Confidence Engine
The ConfidenceEngine calculates how statistically certain ModelDoctor is that a specific issue exists within the model.
Confidence Calculation
When a Doctor finishes examining the EvaluationContext, it passes its collected evidence list to the ConfidenceEngine.
The engine calculates a confidence_score (float 0.0 - 1.0) based on:
1. Evidence Volume: The number of independent signals collected.
2. Evidence Weight: The categorical weights (Low to Very High) assigned to those signals.
3. Normalized Scores: The severity of the threshold violations.
This continuous score is then bucketed into a standard categorical Confidence enum:
- Confidence.LOW
- Confidence.MEDIUM
- Confidence.HIGH
Confidence vs.
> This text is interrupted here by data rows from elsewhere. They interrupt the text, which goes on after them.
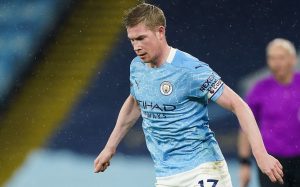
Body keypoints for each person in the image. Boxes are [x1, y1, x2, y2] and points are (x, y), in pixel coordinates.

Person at [94, 3, 284, 187]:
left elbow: (238, 104)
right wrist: (110, 147)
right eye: (132, 40)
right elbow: (136, 102)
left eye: (142, 38)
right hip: (166, 174)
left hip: (203, 169)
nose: (136, 46)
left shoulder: (190, 69)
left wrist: (260, 155)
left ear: (160, 32)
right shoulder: (137, 67)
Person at [238, 38, 300, 187]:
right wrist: (245, 163)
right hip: (271, 162)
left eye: (281, 58)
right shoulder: (259, 89)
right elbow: (246, 127)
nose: (276, 63)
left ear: (292, 60)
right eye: (272, 58)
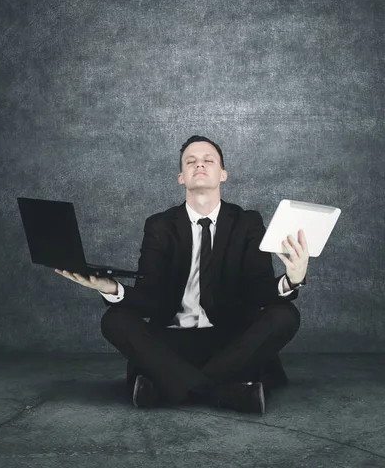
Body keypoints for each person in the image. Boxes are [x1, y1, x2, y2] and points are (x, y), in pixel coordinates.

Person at [55, 135, 309, 414]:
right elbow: (151, 298)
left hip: (231, 341)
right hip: (172, 340)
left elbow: (258, 290)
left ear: (223, 173)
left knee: (285, 315)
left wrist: (291, 280)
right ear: (181, 177)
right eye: (191, 161)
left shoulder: (247, 221)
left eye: (208, 160)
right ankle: (223, 392)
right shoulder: (160, 225)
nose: (199, 165)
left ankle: (169, 386)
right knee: (115, 319)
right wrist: (111, 288)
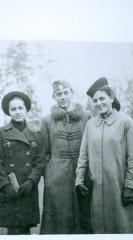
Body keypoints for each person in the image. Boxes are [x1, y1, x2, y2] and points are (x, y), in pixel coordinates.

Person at [75, 77, 133, 233]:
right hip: (96, 190)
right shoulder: (91, 124)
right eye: (95, 100)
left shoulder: (125, 122)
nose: (98, 103)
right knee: (100, 228)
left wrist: (130, 187)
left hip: (119, 188)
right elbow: (83, 155)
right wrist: (79, 179)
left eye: (102, 98)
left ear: (111, 98)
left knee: (123, 226)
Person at [0, 91, 46, 235]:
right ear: (8, 112)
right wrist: (5, 186)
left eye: (20, 108)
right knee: (13, 230)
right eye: (13, 109)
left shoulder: (36, 135)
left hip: (28, 189)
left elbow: (39, 163)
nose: (17, 112)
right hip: (9, 190)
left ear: (26, 109)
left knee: (25, 229)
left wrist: (30, 182)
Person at [40, 80, 91, 234]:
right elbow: (44, 152)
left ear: (72, 93)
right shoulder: (47, 120)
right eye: (59, 94)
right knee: (59, 219)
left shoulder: (86, 116)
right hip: (57, 176)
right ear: (54, 96)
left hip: (82, 172)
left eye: (66, 92)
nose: (63, 97)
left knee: (84, 214)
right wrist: (49, 174)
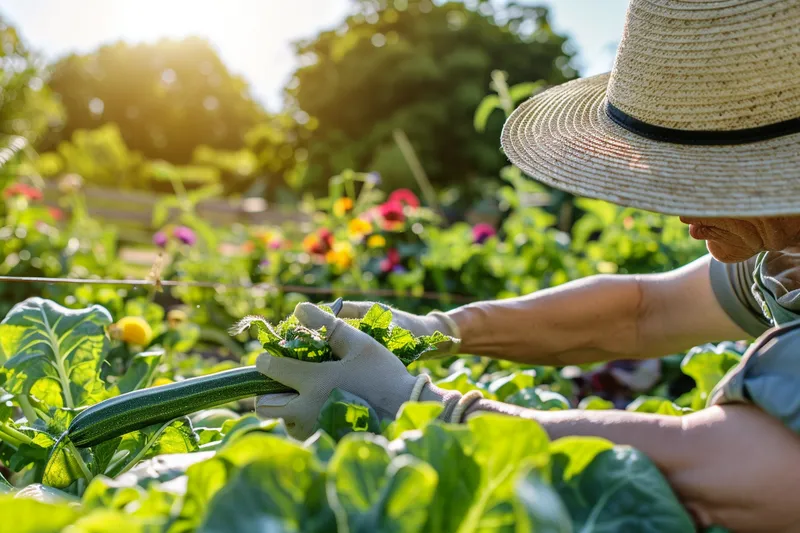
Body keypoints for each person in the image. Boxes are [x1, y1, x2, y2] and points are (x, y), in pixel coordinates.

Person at [255, 1, 800, 531]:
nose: (674, 206)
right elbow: (643, 310)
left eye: (702, 175)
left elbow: (741, 473)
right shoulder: (784, 251)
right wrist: (439, 331)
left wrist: (427, 411)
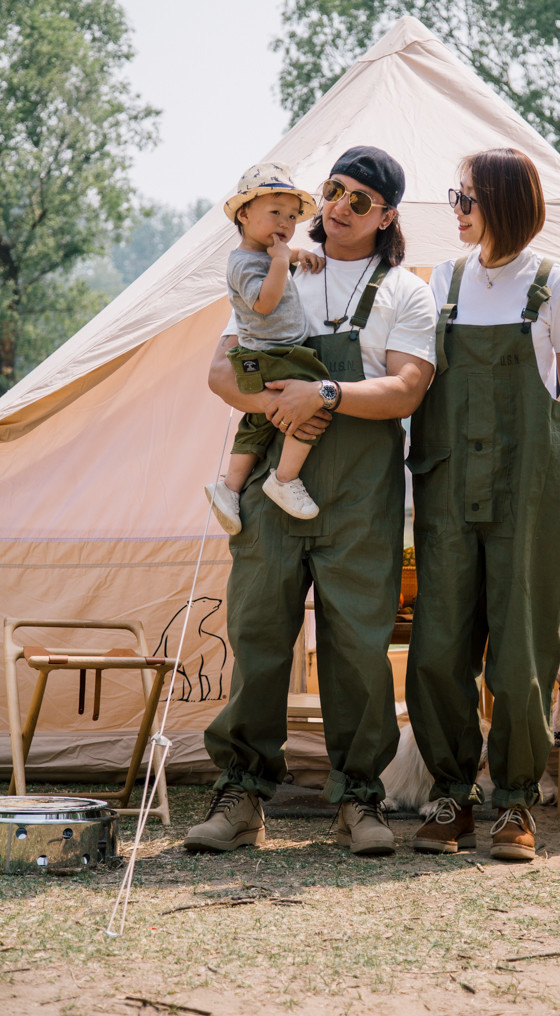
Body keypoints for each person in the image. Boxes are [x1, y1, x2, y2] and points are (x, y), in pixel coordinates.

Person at [185, 146, 437, 856]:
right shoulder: (277, 263)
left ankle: (361, 800)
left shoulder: (405, 291)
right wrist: (277, 402)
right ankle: (241, 795)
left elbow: (407, 388)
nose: (337, 207)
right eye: (332, 190)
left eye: (360, 200)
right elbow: (219, 373)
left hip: (361, 497)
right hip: (272, 484)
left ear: (386, 216)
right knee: (258, 634)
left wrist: (321, 391)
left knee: (357, 648)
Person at [405, 147, 560, 862]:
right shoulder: (442, 280)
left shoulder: (556, 285)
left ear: (504, 203)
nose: (455, 209)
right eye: (456, 197)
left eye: (465, 198)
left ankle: (515, 801)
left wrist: (531, 471)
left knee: (520, 655)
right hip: (447, 488)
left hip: (524, 496)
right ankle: (452, 796)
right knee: (436, 649)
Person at [205, 162, 329, 532]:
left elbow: (277, 261)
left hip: (266, 355)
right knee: (312, 403)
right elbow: (265, 302)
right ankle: (285, 479)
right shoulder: (244, 263)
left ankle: (229, 487)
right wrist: (280, 261)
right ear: (244, 214)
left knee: (258, 421)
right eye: (274, 213)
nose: (285, 224)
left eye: (292, 217)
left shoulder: (264, 256)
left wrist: (294, 256)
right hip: (275, 354)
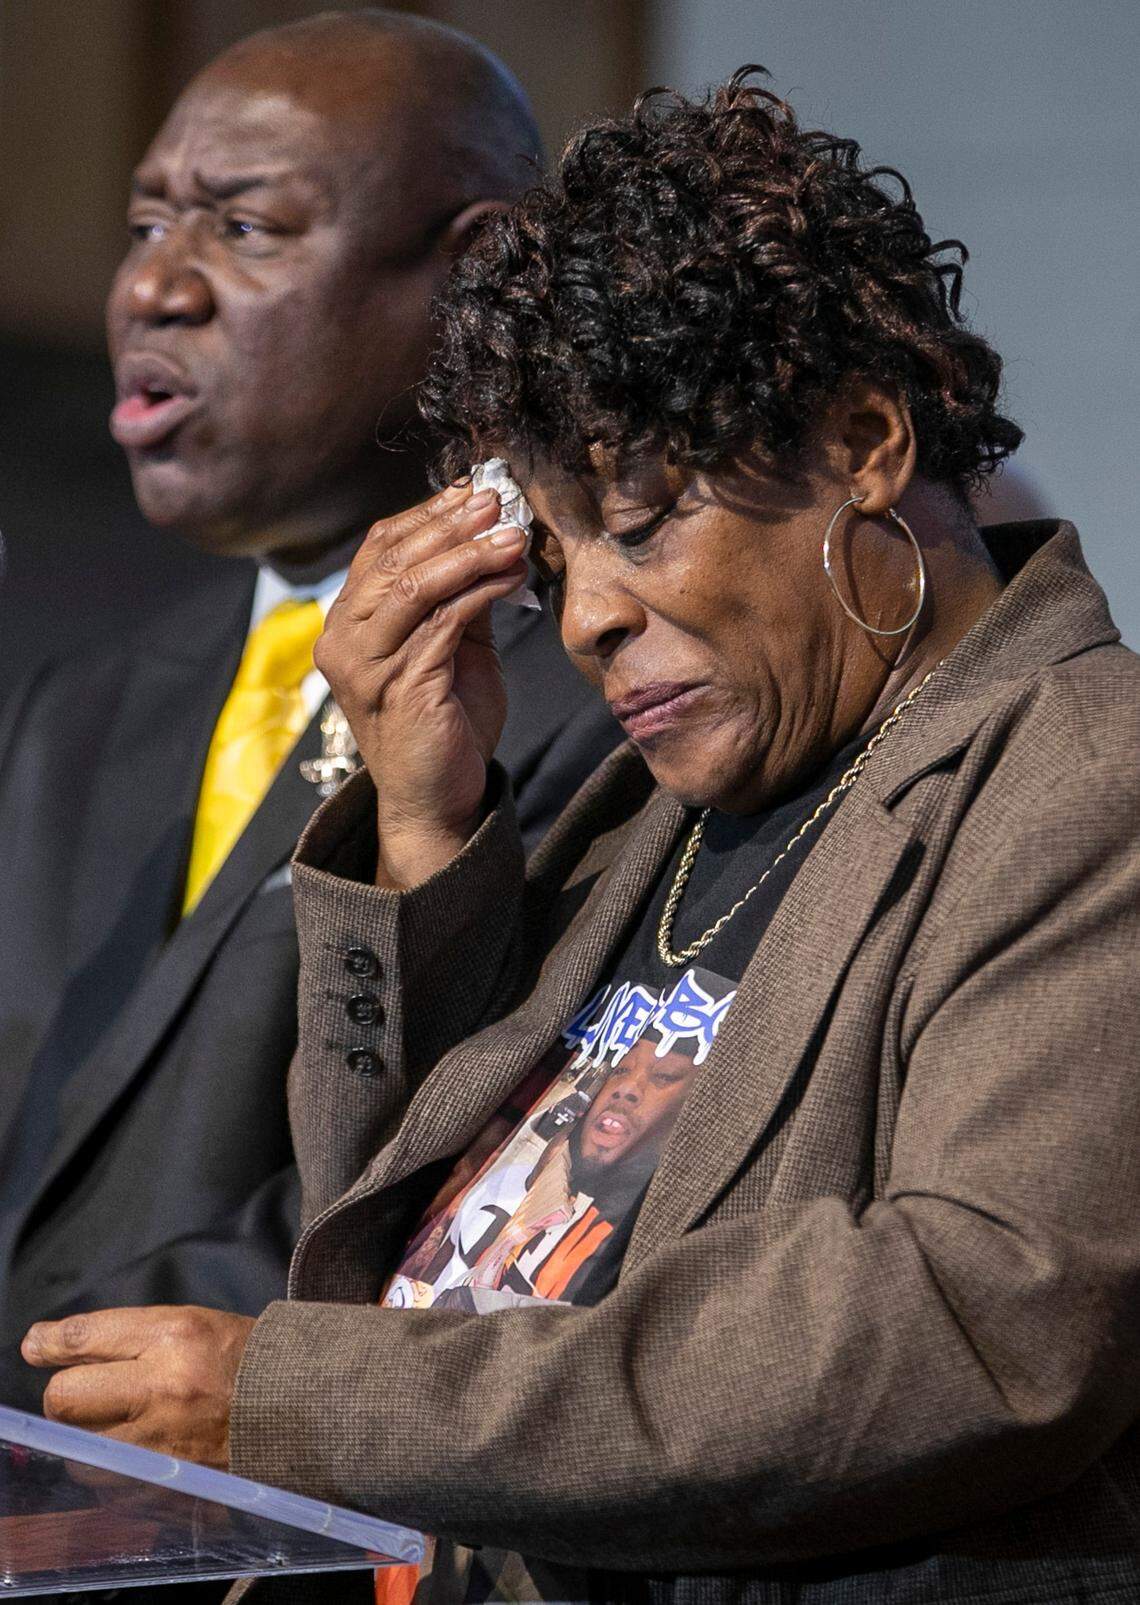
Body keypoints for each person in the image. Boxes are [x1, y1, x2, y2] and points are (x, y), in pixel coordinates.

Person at [24, 69, 1140, 1605]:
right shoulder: (657, 807)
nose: (593, 615)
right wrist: (420, 823)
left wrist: (315, 1407)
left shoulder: (1087, 768)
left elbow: (969, 1321)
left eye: (642, 515)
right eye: (554, 559)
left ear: (870, 439)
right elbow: (376, 1216)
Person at [0, 9, 619, 1410]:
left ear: (477, 274)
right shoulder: (85, 701)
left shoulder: (601, 686)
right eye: (146, 223)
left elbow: (478, 1192)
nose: (154, 287)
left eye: (244, 228)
Risk vs. Severity
It is crucial to understand the distinction between these three concepts in ModelDoctor:
- Confidence: How sure are we that this phenomenon is occurring? (e.g., "I am highly confident the training dataset has missing values.")
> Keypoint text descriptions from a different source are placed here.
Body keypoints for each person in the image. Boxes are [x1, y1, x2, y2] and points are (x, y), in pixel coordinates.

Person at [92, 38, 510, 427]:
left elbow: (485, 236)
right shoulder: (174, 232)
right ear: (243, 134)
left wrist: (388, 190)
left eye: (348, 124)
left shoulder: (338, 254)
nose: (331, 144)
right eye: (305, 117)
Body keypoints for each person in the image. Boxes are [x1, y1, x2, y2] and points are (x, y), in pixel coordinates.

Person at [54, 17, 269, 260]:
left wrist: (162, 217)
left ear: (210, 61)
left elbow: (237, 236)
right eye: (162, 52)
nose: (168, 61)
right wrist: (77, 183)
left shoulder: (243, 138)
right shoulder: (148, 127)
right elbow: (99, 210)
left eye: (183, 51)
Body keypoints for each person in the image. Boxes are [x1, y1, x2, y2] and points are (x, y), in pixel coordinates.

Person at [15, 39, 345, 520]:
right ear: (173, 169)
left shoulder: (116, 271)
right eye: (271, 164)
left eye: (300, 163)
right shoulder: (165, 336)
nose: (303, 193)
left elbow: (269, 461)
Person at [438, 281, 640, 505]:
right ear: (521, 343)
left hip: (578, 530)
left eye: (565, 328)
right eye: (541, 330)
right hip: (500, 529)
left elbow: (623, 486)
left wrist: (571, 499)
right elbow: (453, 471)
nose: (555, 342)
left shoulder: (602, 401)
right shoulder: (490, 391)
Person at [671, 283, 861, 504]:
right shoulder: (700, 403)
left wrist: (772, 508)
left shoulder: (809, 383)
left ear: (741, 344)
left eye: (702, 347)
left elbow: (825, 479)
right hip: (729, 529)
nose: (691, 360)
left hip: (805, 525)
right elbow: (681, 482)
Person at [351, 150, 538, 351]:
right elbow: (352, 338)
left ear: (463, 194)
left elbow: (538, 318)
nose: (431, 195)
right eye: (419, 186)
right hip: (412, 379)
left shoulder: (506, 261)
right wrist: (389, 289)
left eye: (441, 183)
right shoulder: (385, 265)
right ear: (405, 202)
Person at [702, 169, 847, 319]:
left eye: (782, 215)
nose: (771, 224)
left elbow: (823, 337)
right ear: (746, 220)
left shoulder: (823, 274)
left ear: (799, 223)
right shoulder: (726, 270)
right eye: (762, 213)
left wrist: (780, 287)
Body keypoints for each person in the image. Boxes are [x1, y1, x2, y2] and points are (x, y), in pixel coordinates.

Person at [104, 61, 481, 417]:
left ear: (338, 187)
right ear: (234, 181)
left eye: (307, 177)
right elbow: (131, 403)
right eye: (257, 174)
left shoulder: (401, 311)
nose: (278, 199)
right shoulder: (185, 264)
- Risk: How dangerous is this phenomenon to the application? (e.g., "The missing value ratio is 1%, so the risk is Low.")
- Severity: The final categorisation used for alerts and UI (
INFO,WARNING,CRITICAL), derived from Risk.
Why separate Confidence from Risk?
Consider a model that exhibits a 0.01 gap between training and testing accuracy.
- Because we have thousands of cross-validation samples proving this gap exists, our Confidence in the gap is HIGH.
- However, a 0.01 gap is completely normal and healthy. Therefore, the Risk is LOW.
By separating these concepts, ModelDoctor avoids throwing false-positive critical alerts for phenomena that are statistically certain but practically harmless.